- [Given text]
______

BACKGROUND OF THE INVENTION

1. Field of the Invention

The present invention relates to a method of growing semiconductor layers by mean of vapor-phase epitaxy and, more particularly, to a vapor-phase heteroepitaxial growth method of growing different kinds of semiconductor layers one on top of the other while controlling the thickness of each semiconductor layer monoatomic scale.

2. Description of the Related Art

New functional devices employing quantum well structures have actively been developed recently. In order to make such devices, it is required to control the thickness of each of crystal layers with accuracy of the order of a monoatomic layer. The metal-organic chemical vapor deposition (MOCVD) method is known as a method of making such crystal layers. With the MOCVD method, however, it is difficult to control the thickness of a crystal layer on a monoatomic scale because it controls the thickness of a layer by means of its growth time alone.

For this reason, for the growth of, for example, III-V compound semiconductor layers, a monoatomic layer growth (which means a growth of a crystal layer with thickness controlled on a monoatomic scale) method has been proposed which introduces a group III material gas and a group V material gas alternately into vessel in which a substrate is placed, thereby growing alternating monoatomic like layers on the substrate. This method is now being studied energetically. The point of such a monoatomic layer growth method is that the growth self-stopping mechanism of the group III elements must be manifested in the thickness of a monoatomic layer. To this end, growth conditions, the substrate temperature in particular, must be set in such a way to suppress decomposition in vapor phase of the group III material and accelerate its decomposition and reaction at the substrate surface. The crystallinity of the resultant crystals and the quantities of introduced impurities vary significantly with the substrate temperature. Thus, a semiconductor crystal layer to be grown or a material gas used has a substrate temperature range suitable for the monoatomic layer growth. It is required to grow a semiconductor layer at a substrate temperature in the suitable temperature range.

______

- [Data section]
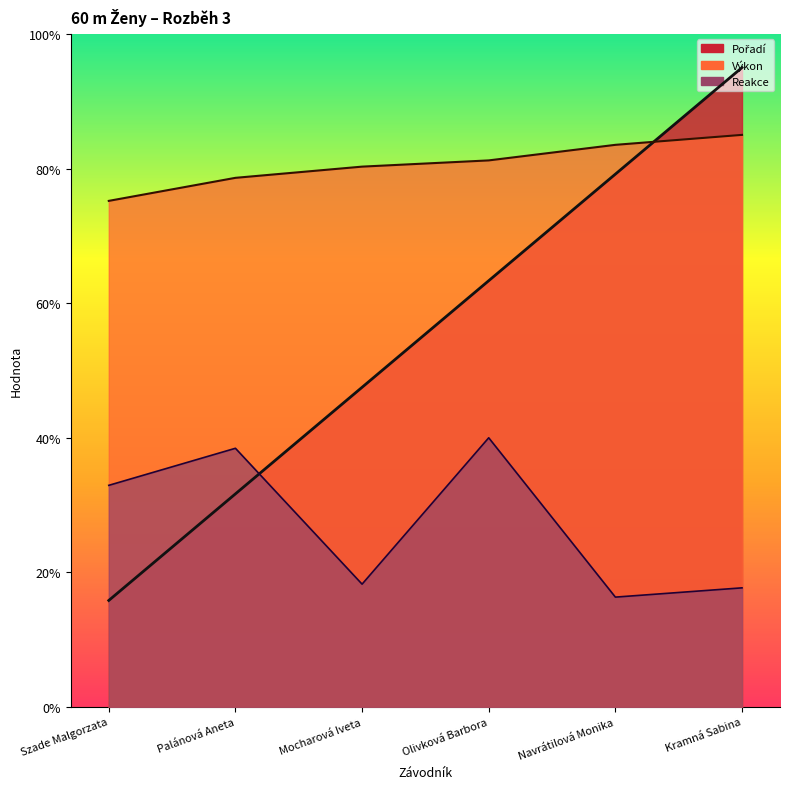

Reading right to left, extract all data points from this chart.

Pořadí: Kramná Sabina=9.5	Navrátilová Monika=7.9	Olivková Barbora=6.3	Mocharová Iveta=4.8	Palánová Aneta=3.2	Szade Malgorzata=1.6
Výkon: Kramná Sabina=8.5	Navrátilová Monika=8.4	Olivková Barbora=8.1	Mocharová Iveta=8.0	Palánová Aneta=7.9	Szade Malgorzata=7.5
Reakce: Kramná Sabina=1.8	Navrátilová Monika=1.6	Olivková Barbora=4.0	Mocharová Iveta=1.8	Palánová Aneta=3.8	Szade Malgorzata=3.3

______

- [Problem requirements]
Retype the passage of the epitaxial growth text from "The present invention" up to and including "layer monoatomic scale.".

- [Written response]
The present invention relates to a method of growing semiconductor layers by mean of vapor-phase epitaxy and, more particularly, to a vapor-phase heteroepitaxial growth method of growing different kinds of semiconductor layers one on top of the other while controlling the thickness of each semiconductor layer monoatomic scale.